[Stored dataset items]
___
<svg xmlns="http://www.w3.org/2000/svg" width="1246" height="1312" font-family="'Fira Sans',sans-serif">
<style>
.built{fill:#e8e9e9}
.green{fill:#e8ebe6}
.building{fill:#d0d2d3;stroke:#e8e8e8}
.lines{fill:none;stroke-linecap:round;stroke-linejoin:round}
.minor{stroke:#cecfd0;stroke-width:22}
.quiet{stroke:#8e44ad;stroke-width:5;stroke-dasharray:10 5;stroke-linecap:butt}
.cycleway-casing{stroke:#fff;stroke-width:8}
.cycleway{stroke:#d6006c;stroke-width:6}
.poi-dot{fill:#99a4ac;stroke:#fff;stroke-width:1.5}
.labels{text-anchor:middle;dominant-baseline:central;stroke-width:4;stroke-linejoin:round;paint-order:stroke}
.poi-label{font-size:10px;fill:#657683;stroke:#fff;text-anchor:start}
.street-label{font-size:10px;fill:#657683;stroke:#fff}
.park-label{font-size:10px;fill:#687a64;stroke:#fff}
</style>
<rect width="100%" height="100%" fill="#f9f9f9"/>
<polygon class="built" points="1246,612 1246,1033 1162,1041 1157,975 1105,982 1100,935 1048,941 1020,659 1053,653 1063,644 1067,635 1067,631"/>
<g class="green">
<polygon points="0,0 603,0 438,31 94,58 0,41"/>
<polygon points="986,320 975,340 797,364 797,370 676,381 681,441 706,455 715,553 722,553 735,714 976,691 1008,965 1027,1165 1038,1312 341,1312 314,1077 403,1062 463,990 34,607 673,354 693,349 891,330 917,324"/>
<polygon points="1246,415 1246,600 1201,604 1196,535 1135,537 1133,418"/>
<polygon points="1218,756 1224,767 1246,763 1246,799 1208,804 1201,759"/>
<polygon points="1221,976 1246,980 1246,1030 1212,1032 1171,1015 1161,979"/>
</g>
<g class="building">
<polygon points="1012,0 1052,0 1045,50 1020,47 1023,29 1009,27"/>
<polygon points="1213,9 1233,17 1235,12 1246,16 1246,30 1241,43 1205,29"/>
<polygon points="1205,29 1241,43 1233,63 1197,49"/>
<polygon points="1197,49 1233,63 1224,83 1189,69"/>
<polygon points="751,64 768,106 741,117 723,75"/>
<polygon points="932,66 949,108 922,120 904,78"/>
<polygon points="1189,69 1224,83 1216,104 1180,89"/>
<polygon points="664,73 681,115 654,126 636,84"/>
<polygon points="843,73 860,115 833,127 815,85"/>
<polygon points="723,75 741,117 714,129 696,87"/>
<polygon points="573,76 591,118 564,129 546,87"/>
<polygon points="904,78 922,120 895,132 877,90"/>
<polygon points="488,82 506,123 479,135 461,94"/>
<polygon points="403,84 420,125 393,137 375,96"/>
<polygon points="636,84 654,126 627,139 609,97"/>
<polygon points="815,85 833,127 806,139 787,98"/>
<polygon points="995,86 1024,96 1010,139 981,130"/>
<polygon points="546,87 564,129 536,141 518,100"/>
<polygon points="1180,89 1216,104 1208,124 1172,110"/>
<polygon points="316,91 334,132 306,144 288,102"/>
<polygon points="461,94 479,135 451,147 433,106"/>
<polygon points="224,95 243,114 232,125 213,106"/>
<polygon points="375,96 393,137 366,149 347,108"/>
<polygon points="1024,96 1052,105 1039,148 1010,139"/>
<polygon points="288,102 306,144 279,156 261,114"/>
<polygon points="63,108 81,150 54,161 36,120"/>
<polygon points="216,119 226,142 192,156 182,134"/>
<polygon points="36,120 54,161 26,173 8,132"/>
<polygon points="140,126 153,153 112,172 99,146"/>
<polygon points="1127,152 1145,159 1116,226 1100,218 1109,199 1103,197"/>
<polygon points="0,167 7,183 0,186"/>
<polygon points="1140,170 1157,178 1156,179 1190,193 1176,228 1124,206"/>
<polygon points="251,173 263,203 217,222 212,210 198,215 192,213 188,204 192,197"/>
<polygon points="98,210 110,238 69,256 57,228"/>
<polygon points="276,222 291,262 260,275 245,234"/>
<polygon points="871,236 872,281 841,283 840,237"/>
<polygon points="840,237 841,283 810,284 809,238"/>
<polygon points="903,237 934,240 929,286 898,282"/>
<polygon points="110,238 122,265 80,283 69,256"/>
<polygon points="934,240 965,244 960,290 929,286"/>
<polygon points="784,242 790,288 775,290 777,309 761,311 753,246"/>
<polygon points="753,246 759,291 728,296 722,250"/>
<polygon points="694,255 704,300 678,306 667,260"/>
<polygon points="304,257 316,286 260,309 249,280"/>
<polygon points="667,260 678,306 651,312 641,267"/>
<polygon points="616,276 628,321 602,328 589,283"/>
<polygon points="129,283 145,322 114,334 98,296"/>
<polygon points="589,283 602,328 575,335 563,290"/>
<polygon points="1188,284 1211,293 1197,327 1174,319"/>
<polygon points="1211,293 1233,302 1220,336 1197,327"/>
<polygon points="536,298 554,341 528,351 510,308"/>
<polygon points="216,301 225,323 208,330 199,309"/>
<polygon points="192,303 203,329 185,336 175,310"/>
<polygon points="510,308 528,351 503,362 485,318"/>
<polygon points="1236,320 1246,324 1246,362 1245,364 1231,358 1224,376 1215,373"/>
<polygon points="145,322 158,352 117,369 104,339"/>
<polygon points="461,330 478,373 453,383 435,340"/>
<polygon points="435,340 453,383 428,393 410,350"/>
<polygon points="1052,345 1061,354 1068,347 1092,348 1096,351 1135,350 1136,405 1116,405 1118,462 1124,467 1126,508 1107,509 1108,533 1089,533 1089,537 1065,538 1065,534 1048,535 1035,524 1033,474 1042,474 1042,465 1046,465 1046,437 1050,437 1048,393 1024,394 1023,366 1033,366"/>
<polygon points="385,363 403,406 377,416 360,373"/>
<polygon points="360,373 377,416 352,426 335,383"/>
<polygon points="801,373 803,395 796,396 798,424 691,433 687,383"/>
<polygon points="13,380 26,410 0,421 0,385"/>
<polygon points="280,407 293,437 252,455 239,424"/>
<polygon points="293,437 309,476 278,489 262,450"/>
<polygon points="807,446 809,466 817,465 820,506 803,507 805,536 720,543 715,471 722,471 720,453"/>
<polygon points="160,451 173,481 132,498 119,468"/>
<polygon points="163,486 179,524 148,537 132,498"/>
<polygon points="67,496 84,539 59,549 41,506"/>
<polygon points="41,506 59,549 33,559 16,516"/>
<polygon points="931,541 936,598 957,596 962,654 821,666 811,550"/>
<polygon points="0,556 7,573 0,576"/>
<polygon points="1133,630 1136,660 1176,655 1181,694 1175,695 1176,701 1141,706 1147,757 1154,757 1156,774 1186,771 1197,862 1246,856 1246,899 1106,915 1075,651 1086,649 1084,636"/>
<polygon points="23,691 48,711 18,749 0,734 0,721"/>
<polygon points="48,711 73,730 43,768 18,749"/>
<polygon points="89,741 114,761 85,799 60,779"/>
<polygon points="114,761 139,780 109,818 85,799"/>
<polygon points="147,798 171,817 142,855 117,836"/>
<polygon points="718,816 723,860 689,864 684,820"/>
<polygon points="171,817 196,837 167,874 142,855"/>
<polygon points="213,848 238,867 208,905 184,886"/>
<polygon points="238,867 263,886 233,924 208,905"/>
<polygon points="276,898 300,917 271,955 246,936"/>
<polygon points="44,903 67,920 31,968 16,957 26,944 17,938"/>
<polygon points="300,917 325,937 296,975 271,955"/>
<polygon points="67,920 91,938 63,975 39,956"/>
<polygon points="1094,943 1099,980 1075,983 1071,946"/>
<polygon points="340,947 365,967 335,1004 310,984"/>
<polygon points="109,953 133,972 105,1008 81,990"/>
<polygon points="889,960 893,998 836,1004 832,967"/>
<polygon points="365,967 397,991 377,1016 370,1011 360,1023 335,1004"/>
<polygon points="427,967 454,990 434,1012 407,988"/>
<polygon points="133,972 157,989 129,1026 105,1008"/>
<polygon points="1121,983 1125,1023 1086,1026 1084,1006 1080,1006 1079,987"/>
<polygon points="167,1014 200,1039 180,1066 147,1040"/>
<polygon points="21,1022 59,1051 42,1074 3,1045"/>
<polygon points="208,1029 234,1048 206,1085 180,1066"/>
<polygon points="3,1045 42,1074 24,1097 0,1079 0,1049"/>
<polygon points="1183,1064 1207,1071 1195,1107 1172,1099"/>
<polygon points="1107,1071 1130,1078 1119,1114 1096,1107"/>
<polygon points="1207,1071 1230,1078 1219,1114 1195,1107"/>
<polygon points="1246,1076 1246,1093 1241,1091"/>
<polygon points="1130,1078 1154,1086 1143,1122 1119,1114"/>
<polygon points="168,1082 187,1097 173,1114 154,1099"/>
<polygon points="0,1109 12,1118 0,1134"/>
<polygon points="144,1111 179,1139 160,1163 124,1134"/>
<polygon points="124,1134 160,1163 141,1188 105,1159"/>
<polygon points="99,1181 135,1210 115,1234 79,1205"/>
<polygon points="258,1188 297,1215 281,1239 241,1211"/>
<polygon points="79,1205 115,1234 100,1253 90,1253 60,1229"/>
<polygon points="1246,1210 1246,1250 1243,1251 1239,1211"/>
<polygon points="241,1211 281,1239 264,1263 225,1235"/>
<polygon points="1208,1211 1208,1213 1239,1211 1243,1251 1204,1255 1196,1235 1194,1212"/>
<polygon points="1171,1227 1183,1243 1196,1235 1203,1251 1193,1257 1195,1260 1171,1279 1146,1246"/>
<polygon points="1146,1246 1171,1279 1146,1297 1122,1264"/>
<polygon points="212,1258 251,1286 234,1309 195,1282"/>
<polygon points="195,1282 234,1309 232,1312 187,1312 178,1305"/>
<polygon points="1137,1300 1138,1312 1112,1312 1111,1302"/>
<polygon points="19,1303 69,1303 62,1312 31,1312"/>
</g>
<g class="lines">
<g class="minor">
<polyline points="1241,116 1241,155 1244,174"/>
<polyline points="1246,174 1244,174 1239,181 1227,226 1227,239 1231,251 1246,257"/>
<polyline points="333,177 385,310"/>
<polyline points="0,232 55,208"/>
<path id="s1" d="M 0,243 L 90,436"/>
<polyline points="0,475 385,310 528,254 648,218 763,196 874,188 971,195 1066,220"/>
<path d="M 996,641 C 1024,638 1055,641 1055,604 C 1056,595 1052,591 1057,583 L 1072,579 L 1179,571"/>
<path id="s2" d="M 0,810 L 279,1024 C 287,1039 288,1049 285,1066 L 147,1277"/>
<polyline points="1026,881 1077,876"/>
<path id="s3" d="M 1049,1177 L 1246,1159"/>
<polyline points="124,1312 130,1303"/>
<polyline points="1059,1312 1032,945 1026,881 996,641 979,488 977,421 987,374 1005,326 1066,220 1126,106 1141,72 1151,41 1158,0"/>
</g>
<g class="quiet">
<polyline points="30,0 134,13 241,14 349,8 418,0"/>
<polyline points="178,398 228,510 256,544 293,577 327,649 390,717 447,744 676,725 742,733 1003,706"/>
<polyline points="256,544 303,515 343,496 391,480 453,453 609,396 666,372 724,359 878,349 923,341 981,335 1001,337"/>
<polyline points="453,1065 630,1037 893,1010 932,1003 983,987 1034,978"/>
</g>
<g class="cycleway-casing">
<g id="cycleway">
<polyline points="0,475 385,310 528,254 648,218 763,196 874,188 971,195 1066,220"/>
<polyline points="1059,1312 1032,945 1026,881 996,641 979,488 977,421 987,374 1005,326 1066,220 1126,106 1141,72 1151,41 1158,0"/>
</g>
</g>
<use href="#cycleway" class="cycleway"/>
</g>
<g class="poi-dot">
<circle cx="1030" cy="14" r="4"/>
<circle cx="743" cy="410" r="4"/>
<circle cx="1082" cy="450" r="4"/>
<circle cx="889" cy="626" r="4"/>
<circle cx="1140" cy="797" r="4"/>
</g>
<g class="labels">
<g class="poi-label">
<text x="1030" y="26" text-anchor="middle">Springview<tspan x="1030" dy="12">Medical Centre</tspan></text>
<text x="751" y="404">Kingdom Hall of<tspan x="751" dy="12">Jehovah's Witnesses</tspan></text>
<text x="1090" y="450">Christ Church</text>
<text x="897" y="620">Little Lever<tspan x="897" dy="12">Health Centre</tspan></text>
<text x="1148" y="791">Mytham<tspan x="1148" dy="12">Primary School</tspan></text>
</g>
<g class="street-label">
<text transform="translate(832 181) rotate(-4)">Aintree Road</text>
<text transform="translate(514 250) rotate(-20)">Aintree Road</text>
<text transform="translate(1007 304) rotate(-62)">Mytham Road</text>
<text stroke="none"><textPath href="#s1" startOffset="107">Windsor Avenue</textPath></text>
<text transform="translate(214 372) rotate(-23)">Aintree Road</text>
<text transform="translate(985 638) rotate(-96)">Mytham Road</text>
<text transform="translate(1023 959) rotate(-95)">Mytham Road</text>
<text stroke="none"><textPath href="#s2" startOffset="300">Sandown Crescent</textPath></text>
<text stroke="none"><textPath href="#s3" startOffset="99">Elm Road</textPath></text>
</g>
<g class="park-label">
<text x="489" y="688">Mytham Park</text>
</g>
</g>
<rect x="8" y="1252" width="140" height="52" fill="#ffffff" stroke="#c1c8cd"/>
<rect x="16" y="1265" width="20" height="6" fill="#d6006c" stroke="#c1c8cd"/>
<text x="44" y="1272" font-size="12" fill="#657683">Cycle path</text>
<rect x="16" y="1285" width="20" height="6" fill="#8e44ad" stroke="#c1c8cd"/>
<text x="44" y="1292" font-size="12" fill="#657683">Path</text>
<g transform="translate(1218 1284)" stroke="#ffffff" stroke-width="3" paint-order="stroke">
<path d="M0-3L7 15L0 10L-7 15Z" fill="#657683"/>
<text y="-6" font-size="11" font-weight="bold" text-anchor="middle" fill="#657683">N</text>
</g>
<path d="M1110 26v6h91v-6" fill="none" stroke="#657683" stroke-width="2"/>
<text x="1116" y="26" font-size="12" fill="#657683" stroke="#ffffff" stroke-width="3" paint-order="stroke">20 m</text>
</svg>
___
Exercise goal:
Look through the records above and please copy every line in which the string "middle" occurs.

The answer:
.labels{text-anchor:middle;dominant-baseline:central;stroke-width:4;stroke-linejoin:round;paint-order:stroke}
<text x="1030" y="26" text-anchor="middle">Springview<tspan x="1030" dy="12">Medical Centre</tspan></text>
<text y="-6" font-size="11" font-weight="bold" text-anchor="middle" fill="#657683">N</text>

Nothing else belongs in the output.